A few minutes later, a nondescript modern sedan, like a rental, did just that. It sounded like the same vehicle John Doe had been driving when he'd delivered the money to my place. I'd realized by now why Laurie called him that. He was the most ordinary-appearing man I'd ever seen, the kind you looked right through and wouldn't remember thirty seconds later. No doubt that was part of why he was good at his job.
He got out of the car and picked up the plastic bag that Balcomb had thrown. When Laurie recognized him, her fear jumped to outright terror.
"What happened to make you so afraid of him?" I'd asked her.
She'd shivered and said, "That's the story I said I'd tell you. But I don't even want to think about it now."
John Doe opened the bag to check its contents, and she caught a glimpse of a rifle inside. She'd already guessed that he was here to kill somebody, and the most likely candidate was me. She didn't dare call the sheriffs for fear of her husband's wrath. She tried to call me, but I wasn't there to answer. So she ran to her SUV and drove to my place as fast as she could, hoping I'd have come home by the time she got there.
But my cabin was dark and empty. She couldn't chance waiting there-if John Doe showed up, that would just have gotten her killed, too. She started to take off, thinking she could find a hiding place along the highway and flag me down. But she feared that John Doe was close behind her, and Stumpleg Gulch Road was barely wide enough for two vehicles to pass each other. If she met him, he'd certainly recognize her. She pulled her SUV into the trees, intending to wait until he drove by and then sneak on.
Her instinct was a good one. His car soon came into sight. But instead of driving farther, he stopped short of her and hid his own vehicle in the trees. She knew he'd hear her engine if she started it. So she sat there for close to two hours, shivering with cold, fear, and a dread of watching helplessly while I drove into a spray of gunfire.

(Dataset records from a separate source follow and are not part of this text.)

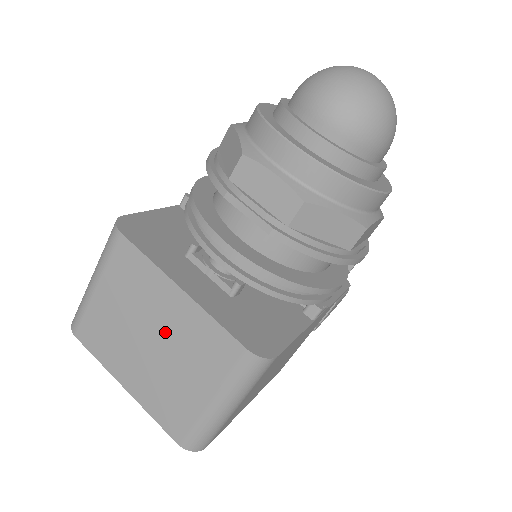
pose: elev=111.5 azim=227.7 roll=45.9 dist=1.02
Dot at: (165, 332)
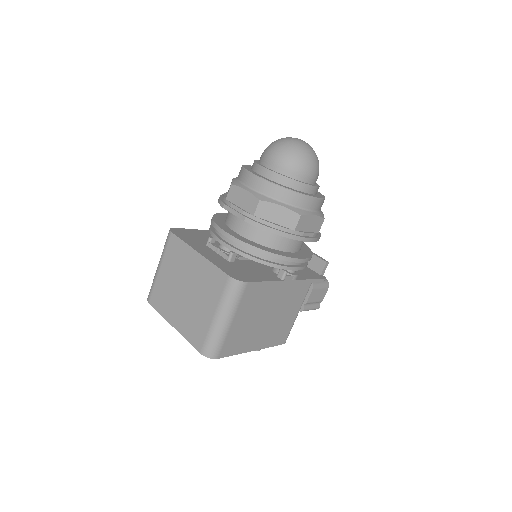
Dot at: (192, 281)
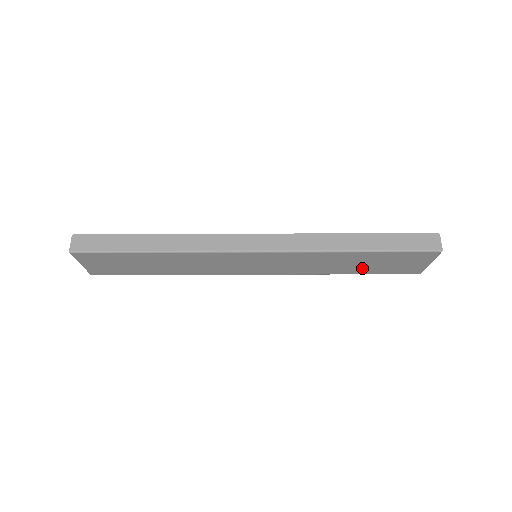
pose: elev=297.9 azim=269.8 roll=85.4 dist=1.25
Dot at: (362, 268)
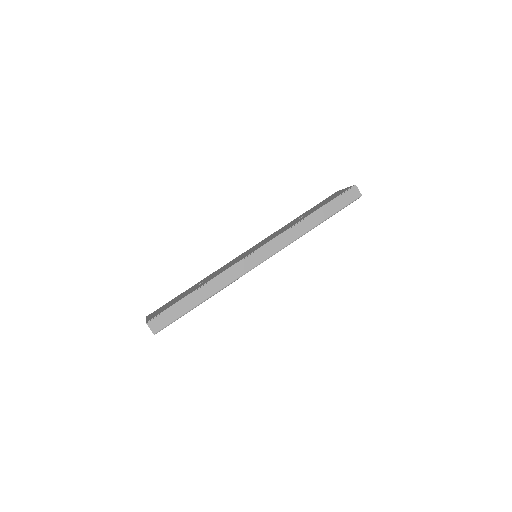
Dot at: occluded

But when headlights did appear, they belonged to a pair of sheriffs' cruisers.
Laurie almost wept with relief. She didn't know what was going on, but John Doe wasn't going to be shooting anybody with sheriffs around. After they passed, she started her SUV and eased her way through the trees toward the road, thinking that with the distance and the sound of their own engines, they wouldn't notice her.

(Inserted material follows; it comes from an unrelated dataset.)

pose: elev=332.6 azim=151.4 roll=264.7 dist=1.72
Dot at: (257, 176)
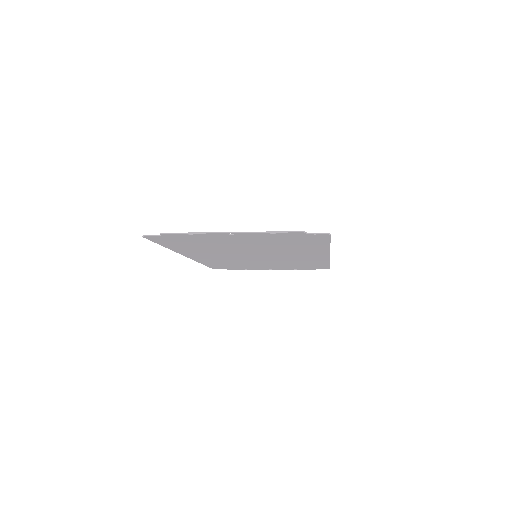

But John Doe did. He appeared out of nowhere, smashed the passenger window with his rifle butt, and had the muzzle to her head before she had time to comprehend it. He got in the seat behind her and told her to keep driving.
He had probably assumed the same thing she had-that he'd been made somehow and the deputies were looking for him. He didn't take his own car for fear it had been identified, so he'd started to escape on foot. Then he'd heard the SUV or seen its silvery shape moving through the trees.
I had to hand it to Balcomb again. I'd gotten a good enough look at the rifle to be sure it was Kirk's Mini-14-he stored it inside the ranch office when he left the property because his Jeep was vulnerable to theft. Balcomb had given it to John Doe so the slugs found in my body would identify it as the murder weapon. Kirk's disappearance would remain a mystery, but the sheriffs would assume it had to do with the grudge between us-that he'd settled it and then vanished again. Balcomb didn't know for sure that he was dead, but even if he'd turned up, there'd have been a cloud of confusion to cover Balcomb-and Kirk would have been the one who'd have had to explain his way out of it.